**Actions to take**
1. Reproduce the passage from the netflow padding proposal word for word, from "NOTE: Please look" to "and general failure.".
2. Write the next part of the netflow padding proposal, continuing on from its last sentence.

**Document passage**
Filename: 251-netflow-padding.txt
Title: Padding for netflow record resolution reduction
Authors: Mike Perry
Created: 20 August 2015
Status: Closed

NOTE: Please look at section 2 of padding-spec.txt now, not this document.

0. Motivation

 It is common practice by many ISPs to record data about the activity of
 endpoints that use their uplink, if nothing else for billing purposes, but
 sometimes also for monitoring for attacks and general failure.

 Unfortunately, Tor node operators typically have no control over the data
 recorded and retained by their ISP. They are often not even informed about
 their ISP's retention policy, or the associated data sharing policy of those
 records (which tends to be "give them to whoever asks" in practice[1]).

 It is also likely that defenses for this problem will prove useful against
 proposed data retention plans in the EU and elsewhere, since these schemes
 will likely rely on the same technology.

**Record extracts**
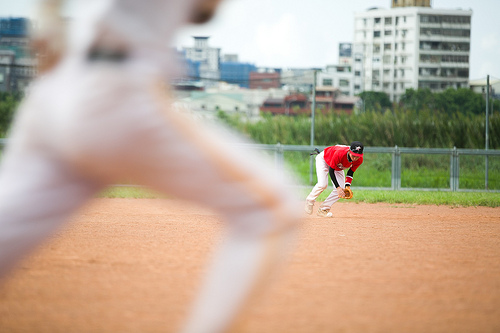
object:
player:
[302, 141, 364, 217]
...
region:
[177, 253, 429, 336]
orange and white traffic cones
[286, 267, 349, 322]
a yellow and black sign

**Outputs in order**
1.
NOTE: Please look at section 2 of padding-spec.txt now, not this document.

0. Motivation

 It is common practice by many ISPs to record data about the activity of
 endpoints that use their uplink, if nothing else for billing purposes, but
 sometimes also for monitoring for attacks and general failure.

2.
0.1. Background

 At the ISP level, this data typically takes the form of Netflow, jFlow,
 Netstream, or IPFIX flow records. These records are emitted by gateway
 routers in a raw form and then exported (often over plaintext) to a
 "collector" that either records them verbatim, or reduces their granularity

 Netflow records and the associated data collection and retention tools are
 very configurable, and have many modes of operation, especially when
 configured to handle high throughput. However, at ISP scale, per-flow records
 are very likely to be employed, since they are the default, and also provide
 very high resolution in terms of endpoint activity, second only to full packet
 and/or header capture.

 Per-flow records record the endpoint connection 5-tuple, as well as the
 total number of bytes sent and received by that 5-tuple during a particular
 time period. They can store additional fields as well, but it is primarily
 timing and bytecount information that concern us.

 When configured to provide per-flow data, routers emit these raw flow
 records periodically for all active connections passing through them
 based on two parameters: the "active flow timeout" and the "inactive
 flow timeout".

 The "active flow timeout" causes the router to emit a new record
 periodically for every active TCP session that continuously sends data. The
 default active flow timeout for most routers is 30 minutes, meaning that a
 new record is created for every TCP session at least every 30 minutes, no
 matter what. This value can be configured to be from 1 minute to 60 minutes
 on major routers.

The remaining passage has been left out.